Input:
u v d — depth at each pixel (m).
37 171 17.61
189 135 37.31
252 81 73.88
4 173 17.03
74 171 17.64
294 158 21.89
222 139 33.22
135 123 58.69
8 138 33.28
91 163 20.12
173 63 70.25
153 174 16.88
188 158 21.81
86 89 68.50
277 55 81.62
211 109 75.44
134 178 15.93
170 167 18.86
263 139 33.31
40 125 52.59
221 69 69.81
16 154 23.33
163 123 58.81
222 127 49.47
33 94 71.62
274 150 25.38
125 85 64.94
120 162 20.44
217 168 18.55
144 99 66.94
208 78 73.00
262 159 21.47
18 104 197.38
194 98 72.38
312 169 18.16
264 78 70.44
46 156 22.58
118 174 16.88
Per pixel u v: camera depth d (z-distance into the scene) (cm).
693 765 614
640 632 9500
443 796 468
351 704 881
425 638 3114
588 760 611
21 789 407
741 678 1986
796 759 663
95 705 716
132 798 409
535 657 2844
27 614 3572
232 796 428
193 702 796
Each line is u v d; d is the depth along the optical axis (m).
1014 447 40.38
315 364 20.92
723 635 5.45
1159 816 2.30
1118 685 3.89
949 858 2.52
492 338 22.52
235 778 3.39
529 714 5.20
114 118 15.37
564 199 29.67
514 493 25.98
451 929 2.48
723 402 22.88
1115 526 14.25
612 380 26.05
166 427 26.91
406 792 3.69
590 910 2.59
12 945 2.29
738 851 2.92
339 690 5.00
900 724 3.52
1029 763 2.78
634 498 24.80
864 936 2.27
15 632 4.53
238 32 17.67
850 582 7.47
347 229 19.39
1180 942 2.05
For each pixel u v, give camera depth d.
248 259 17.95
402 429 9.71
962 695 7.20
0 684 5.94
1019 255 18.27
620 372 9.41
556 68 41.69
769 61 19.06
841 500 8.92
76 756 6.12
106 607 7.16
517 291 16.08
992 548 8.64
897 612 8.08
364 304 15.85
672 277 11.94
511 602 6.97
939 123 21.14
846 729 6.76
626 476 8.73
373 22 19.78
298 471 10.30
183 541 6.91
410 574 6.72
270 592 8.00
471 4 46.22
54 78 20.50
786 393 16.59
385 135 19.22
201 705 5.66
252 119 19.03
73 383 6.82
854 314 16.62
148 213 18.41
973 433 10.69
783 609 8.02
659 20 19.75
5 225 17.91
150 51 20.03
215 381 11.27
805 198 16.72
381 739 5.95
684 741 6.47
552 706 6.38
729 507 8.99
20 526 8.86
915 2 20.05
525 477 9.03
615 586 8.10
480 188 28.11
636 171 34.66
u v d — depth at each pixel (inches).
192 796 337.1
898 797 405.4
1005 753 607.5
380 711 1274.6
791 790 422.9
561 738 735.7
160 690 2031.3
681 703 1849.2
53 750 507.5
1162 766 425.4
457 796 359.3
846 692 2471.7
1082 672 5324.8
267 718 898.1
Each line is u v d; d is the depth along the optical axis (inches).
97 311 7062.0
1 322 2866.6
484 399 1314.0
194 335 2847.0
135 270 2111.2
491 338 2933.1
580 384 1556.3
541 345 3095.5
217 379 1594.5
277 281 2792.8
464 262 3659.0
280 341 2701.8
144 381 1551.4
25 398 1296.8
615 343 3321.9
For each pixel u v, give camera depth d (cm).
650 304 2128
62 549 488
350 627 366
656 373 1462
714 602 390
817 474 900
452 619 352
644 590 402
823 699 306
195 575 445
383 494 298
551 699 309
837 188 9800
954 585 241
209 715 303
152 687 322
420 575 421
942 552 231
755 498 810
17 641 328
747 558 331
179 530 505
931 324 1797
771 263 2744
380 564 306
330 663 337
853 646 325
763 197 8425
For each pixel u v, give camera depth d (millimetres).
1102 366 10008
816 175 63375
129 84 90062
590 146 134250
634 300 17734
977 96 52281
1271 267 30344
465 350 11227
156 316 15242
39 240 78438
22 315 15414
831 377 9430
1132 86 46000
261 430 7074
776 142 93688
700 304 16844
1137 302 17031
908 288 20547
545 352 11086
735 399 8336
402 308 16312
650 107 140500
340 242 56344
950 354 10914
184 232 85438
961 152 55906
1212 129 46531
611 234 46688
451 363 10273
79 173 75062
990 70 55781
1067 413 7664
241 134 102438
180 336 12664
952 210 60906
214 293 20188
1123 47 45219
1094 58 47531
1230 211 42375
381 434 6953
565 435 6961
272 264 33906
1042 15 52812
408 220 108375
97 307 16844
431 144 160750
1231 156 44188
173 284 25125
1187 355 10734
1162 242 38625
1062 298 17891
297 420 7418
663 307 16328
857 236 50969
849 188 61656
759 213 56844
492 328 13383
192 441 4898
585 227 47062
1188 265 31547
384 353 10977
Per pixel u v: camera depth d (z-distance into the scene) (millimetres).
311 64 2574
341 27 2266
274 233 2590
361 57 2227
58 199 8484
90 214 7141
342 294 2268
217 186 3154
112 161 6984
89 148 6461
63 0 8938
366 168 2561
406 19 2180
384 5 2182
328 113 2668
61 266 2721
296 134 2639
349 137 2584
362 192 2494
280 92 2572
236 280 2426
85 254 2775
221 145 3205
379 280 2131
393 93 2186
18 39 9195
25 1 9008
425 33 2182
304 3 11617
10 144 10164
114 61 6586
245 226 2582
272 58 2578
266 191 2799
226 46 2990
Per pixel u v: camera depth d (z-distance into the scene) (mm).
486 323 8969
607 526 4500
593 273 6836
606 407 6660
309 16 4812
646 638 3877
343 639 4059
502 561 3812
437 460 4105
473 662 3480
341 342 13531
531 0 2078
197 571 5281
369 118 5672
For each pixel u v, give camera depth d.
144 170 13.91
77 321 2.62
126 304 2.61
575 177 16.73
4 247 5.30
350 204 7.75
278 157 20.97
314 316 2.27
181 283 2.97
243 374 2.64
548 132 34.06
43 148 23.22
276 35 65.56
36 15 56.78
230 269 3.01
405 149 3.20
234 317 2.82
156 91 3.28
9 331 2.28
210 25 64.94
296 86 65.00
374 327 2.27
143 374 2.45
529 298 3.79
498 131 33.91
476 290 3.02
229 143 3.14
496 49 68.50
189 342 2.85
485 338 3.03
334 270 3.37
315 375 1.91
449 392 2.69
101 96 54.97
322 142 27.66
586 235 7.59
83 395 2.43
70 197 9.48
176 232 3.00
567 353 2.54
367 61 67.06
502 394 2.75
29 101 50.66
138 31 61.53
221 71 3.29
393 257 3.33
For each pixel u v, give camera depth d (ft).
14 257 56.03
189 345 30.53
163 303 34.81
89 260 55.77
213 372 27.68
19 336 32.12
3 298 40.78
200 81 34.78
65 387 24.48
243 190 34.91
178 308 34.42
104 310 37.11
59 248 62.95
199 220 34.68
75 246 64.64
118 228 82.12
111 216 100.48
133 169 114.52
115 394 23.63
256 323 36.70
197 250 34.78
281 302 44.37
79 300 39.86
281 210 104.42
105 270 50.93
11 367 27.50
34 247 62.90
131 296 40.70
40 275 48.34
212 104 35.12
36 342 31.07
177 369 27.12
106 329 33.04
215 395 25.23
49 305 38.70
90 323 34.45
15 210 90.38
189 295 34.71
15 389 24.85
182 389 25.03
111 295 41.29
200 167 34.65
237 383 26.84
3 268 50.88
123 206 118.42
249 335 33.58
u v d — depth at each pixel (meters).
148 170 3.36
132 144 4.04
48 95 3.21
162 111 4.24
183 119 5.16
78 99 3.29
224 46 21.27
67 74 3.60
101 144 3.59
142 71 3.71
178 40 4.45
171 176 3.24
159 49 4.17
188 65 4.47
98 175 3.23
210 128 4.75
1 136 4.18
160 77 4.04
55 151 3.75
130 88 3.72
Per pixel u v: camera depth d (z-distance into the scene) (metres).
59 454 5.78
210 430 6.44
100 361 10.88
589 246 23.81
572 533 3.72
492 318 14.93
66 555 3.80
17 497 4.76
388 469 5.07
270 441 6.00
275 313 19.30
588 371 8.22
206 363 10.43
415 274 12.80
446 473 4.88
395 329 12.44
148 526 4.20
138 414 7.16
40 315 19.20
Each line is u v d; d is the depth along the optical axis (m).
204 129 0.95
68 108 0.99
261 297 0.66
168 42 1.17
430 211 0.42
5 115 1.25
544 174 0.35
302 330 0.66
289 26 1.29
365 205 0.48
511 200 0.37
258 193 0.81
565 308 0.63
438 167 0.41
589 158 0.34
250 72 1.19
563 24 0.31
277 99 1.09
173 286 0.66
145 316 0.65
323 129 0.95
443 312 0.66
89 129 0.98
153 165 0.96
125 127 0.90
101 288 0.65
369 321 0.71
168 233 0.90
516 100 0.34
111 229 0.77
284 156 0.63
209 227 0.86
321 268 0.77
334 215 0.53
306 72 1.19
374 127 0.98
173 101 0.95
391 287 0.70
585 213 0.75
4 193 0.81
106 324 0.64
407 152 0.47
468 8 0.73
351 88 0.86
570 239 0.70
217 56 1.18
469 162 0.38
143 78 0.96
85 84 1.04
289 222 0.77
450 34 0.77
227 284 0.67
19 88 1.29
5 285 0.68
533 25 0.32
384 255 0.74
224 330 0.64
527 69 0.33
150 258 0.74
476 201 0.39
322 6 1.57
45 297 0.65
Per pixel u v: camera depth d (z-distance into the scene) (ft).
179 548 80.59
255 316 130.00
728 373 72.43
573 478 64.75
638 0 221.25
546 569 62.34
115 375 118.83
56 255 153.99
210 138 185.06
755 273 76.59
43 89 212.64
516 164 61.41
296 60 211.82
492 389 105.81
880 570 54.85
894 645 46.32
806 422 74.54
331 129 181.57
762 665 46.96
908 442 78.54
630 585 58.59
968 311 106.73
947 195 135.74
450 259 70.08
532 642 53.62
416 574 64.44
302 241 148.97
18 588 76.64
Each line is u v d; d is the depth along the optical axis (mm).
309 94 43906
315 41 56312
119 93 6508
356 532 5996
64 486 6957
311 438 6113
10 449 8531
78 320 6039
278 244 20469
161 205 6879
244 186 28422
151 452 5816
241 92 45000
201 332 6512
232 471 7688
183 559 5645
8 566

The problem:
Reproduce word for word only the first line of the listing above and each line after it through the line with "535 657 2844".

Solved problem:
u v d — depth at each pixel (m).
37 171 17.61
189 135 37.31
252 81 73.88
4 173 17.03
74 171 17.64
294 158 21.89
222 139 33.22
135 123 58.69
8 138 33.28
91 163 20.12
173 63 70.25
153 174 16.88
188 158 21.81
86 89 68.50
277 55 81.62
211 109 75.44
134 178 15.93
170 167 18.86
263 139 33.31
40 125 52.59
221 69 69.81
16 154 23.33
163 123 58.81
222 127 49.47
33 94 71.62
274 150 25.38
125 85 64.94
120 162 20.44
217 168 18.55
144 99 66.94
208 78 73.00
262 159 21.47
18 104 197.38
194 98 72.38
312 169 18.16
264 78 70.44
46 156 22.58
118 174 16.88
Per pixel u v: camera depth d (z-distance into the scene) (cm).
693 765 614
640 632 9500
443 796 468
351 704 881
425 638 3114
588 760 611
21 789 407
741 678 1986
796 759 663
95 705 716
132 798 409
535 657 2844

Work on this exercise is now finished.